Recentemente, durante una delle mie notti insonni, ho seguito con attenzione una trasmissione televisiva nella quale veniva documentato il processo di ricostruzione in Italia, subito dopo il secondo conflitto mondiale. Case distrutte, gente in lacrime, volti impauriti, bambini letteralmente attaccati alle gonne delle mamme, impegnate, a loro volta, a cullare tra le loro braccia altri figli ancora in fasce. Un quadro certamente triste ma dal quale non trapelava alcuna disperazione o rassegnazione. Nonostante l’orrore della guerra, tutto era ancora possibile, era possibile ricostruire, doveva esserlo per forza.

Quei volti raccontavano di gente che silenziosamente desiderava ricostruire quanto distrutto, porre nuove fondamenta sopra le macerie, un mattone dopo l’altro per riemergere dall’orrore della guerra, come dicevo, e vivere un presente fatto di normalità, di cose semplici, vere, sotto il sole o sotto la luna, purché sotto un cielo non attraversato da aerei, missili o bombe.

Guardando oggi le nostre città, il nostro Paese, è evidente che quei fratelli ce l’hanno fatta a ricostruire, a ricominciare. Nonostante i problemi che oggi viviamo, infatti, possiamo dire di essere arrivati fin qui grazie anche a chi ha messo mano alla ricostruzione.
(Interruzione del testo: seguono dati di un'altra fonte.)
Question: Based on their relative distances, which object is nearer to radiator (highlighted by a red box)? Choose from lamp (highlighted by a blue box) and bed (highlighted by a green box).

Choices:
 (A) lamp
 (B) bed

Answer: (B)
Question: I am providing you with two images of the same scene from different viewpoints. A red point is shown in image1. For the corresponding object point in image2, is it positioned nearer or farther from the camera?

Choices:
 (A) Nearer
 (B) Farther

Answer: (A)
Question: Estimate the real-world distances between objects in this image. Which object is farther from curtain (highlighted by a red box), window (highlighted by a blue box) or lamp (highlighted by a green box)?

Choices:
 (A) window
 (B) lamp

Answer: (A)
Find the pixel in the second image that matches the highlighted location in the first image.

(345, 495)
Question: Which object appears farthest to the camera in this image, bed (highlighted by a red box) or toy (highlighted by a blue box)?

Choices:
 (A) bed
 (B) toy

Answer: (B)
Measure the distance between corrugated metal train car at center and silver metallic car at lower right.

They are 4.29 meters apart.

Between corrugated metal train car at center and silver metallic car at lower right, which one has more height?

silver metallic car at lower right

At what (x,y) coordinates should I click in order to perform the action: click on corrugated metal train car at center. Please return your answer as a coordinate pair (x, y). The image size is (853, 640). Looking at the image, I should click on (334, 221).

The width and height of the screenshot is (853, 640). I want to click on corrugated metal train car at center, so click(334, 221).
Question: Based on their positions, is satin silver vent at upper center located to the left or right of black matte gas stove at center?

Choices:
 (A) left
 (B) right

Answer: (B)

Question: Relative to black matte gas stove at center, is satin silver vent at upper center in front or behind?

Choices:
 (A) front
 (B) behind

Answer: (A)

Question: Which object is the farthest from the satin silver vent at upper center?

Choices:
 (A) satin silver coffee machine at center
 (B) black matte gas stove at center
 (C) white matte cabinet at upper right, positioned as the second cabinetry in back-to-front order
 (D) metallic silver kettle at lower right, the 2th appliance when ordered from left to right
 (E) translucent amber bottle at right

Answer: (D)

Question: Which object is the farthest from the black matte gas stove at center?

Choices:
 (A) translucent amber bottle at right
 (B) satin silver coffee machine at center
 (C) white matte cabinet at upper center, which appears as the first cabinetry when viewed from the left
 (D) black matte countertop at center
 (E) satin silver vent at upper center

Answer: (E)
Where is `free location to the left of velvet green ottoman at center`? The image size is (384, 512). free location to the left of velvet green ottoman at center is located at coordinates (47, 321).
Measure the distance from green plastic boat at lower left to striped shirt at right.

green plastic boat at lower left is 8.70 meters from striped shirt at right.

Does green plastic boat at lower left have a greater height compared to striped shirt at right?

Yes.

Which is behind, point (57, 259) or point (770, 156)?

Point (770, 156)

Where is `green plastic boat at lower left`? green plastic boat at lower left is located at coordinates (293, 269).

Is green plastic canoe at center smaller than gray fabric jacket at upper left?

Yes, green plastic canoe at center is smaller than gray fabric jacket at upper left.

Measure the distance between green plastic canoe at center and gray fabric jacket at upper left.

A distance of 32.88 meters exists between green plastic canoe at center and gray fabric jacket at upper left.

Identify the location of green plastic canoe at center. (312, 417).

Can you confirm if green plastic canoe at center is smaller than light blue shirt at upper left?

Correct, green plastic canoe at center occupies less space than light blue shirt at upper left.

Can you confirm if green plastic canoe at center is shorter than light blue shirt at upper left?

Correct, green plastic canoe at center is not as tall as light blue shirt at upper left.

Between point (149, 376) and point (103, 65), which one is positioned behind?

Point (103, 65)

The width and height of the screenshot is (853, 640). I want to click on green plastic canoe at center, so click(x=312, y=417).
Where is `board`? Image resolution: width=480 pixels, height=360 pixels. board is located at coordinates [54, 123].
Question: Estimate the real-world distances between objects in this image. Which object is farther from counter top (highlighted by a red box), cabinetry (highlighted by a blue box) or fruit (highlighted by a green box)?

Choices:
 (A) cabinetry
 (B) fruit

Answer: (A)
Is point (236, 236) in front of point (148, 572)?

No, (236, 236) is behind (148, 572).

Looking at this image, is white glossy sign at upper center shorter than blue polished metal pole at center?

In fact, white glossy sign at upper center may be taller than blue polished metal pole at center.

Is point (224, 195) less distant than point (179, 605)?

Mentre osservavo quelle macerie mi sono detta: è possibile, non facile, e ancor meno poco doloroso, ricostruire quando intorno a noi ci sono spazi nuovi, ossia, quando ciò che esisteva in precedenza non esiste più; è quasi impossibile, invece, ricostruire quando ciò che non funziona rimane comunque in piedi ed è sempre e inutilmente ingombrante. Il riferimento è all’edificio della burocrazia soffocante. Probabilmente la madre di tutte le battaglie e, allo stesso tempo, la battaglia più dimenticata.